Between dives, each island, or even each part of an island, offers unusual or endemic terrestrial species, none of which seems to be afraid of man.

You are not allowed to dive without an official naturalist-guide, and the one accompanying me off Darwin Island surprised me when, after I had signalled that I was out of film, he did an unforgivable thing. He grabbed a dorsal fin and rode one shark, Calgary Stampede-style, around me for about three minutes.

If a tourist had done this, he would have been banned from diving here for life. Macho Juan Carlos - "everyone calls me the Silver Fox" (I had a better name for him after that) - couldn't resist the chance of showing off when he thought no one would see him, not knowing that, at Diver, we tell it as it is!


HOUSTON WE'VE GOT A PROBLEM

Galapagos is one of the more expensive diving destinations. If it's going to be the trip of a lifetime, you want the travel arrangements to be perfect.
Connections to the islands' Baltra Airport are made either via Quito or Guyaquil in Ecuador. European airlines such as Iberia or KLM fly there direct but you need to travel either via Madrid or Amsterdam and be subject to the extra costs that are incurred with European 20kg baggage allowances.
Travelling via the USA allows you to check in two pieces up to 32kg each, usually more than enough even for a diver. The price is seductive - but there is a downside.
My previous trip had been with American Airlines via Miami. My baggage was checked all the way to Ecuador, there was a transit lounge at Miami so no need to go through US immigration and customs procedures. My journey was seamless.
On this occasion I travelled with Continental via Houston. It provided a litany of delays and crises, not least when my baggage arrived in Quito 24 hours after I did.
The same thing happened with other members of my party who travelled the same way on following days. I was glad I had arranged a long layover in Quito before my onward journey.

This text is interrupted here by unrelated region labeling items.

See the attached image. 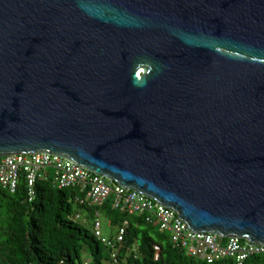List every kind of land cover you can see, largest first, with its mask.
Instances as JSON below:
<instances>
[{
  "label": "water",
  "instance_id": "1",
  "mask_svg": "<svg viewBox=\"0 0 264 264\" xmlns=\"http://www.w3.org/2000/svg\"><path fill=\"white\" fill-rule=\"evenodd\" d=\"M20 153L264 245V0H0V157Z\"/></svg>",
  "mask_w": 264,
  "mask_h": 264
},
{
  "label": "trees",
  "instance_id": "2",
  "mask_svg": "<svg viewBox=\"0 0 264 264\" xmlns=\"http://www.w3.org/2000/svg\"><path fill=\"white\" fill-rule=\"evenodd\" d=\"M36 191L31 200L24 178L15 193L0 185V264H84L87 257L92 264H114V251L119 264H237L230 258L208 262L188 256L173 246L159 222L115 208L113 195L100 207L80 204L77 197L83 193L58 188L52 179H39ZM97 209L117 231L128 221L123 242H116L117 232L110 238L115 247L95 233ZM244 264H264V256H252Z\"/></svg>",
  "mask_w": 264,
  "mask_h": 264
},
{
  "label": "built area",
  "instance_id": "3",
  "mask_svg": "<svg viewBox=\"0 0 264 264\" xmlns=\"http://www.w3.org/2000/svg\"><path fill=\"white\" fill-rule=\"evenodd\" d=\"M21 178L27 182L28 196L31 200L37 194L36 183L39 179H52L54 184L62 189L77 188L84 194L77 197L80 204L90 202L100 207L113 195L115 208L130 214H145L149 222H159L160 230L170 235L173 246L184 249L191 257L208 262L230 258L237 264H244L252 256H264V245L241 237H224L207 232L195 233L179 217V213L163 207L157 200L121 187L116 182L63 157L45 153H20L0 157V185L15 193ZM101 216V211L97 209L95 233L109 246L115 247V243L103 233ZM81 217V214L76 215L77 219ZM127 225L128 221L118 227L116 242L124 241ZM117 255V251H114V264H119Z\"/></svg>",
  "mask_w": 264,
  "mask_h": 264
},
{
  "label": "rangeland",
  "instance_id": "4",
  "mask_svg": "<svg viewBox=\"0 0 264 264\" xmlns=\"http://www.w3.org/2000/svg\"><path fill=\"white\" fill-rule=\"evenodd\" d=\"M102 221V230L106 237L111 238L113 235L116 234L117 229H114V227L110 224V221L105 216H101Z\"/></svg>",
  "mask_w": 264,
  "mask_h": 264
},
{
  "label": "crops",
  "instance_id": "5",
  "mask_svg": "<svg viewBox=\"0 0 264 264\" xmlns=\"http://www.w3.org/2000/svg\"><path fill=\"white\" fill-rule=\"evenodd\" d=\"M84 216H85V215H84ZM110 224H111V222H110ZM84 264H92V259H91V257H87L86 260H85V262H84ZM109 264H113V263H109Z\"/></svg>",
  "mask_w": 264,
  "mask_h": 264
}]
</instances>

However, during the day's delay caused by a cancelled flight (and missed connections) on the return journey, I was able to interview more than 100 passengers who had travelled out at different times. I found that 90 per cent had waited 24 hours for luggage to reach Quito!

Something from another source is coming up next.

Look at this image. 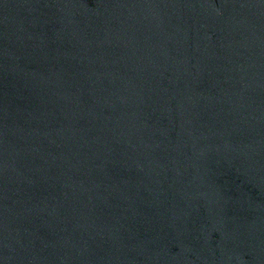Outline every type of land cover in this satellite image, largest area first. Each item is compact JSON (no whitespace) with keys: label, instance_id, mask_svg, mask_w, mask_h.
<instances>
[{"label":"water","instance_id":"water-1","mask_svg":"<svg viewBox=\"0 0 264 264\" xmlns=\"http://www.w3.org/2000/svg\"><path fill=\"white\" fill-rule=\"evenodd\" d=\"M0 264H264V0H0Z\"/></svg>","mask_w":264,"mask_h":264}]
</instances>
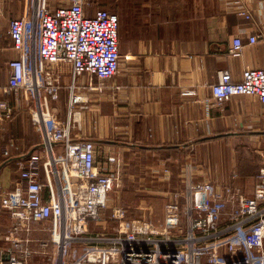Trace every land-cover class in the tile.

Travel operators at Quito confirmed that this was more or less normal. During my enforced layover at Houston, I questioned a spokeswoman for Continental about this.
Carla Villaonn told me there was an embargo on excess baggage to Ecuador during summer months. This should not affect those who confined themselves to the two-piece allowance, she said. However, she conceded that the 737-800 aircraft needed to carry extra fuel in case of diversion from Quito, an airport sometimes subject to low cloud. This was sometimes loaded at the expense of passengers' baggage.

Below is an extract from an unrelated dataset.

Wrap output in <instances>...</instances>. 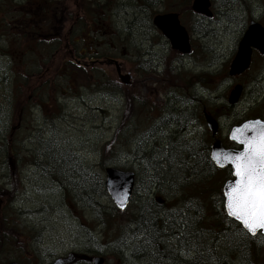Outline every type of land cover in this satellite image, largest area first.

When asked what Continental planned to do about it (I suggested it might use a bigger aircraft) she said there might be plans to prioritise passengers' luggage according to need (in other words, the onward connection). As it seems that baggage cannot be interlined to TAMI, the airline serving Baltra, this seems unlikely.
Houston Airport itself is subject to dramatic weather that can also lead to closure and missed connections. So if you are going to Galapagos, use either American Airlines via Miami or go via Europe and pay for any excess baggage.
If you are seduced by the lower fares via Houston, leave at least a couple of hours between flights so that you can clear time-consuming US immigration and customs and make sure you have at least 24 hours before flying on from Ecuador to Baltra.
Don't let a saving of a few pounds on the air-fare spoil it for you. Houston has a problem.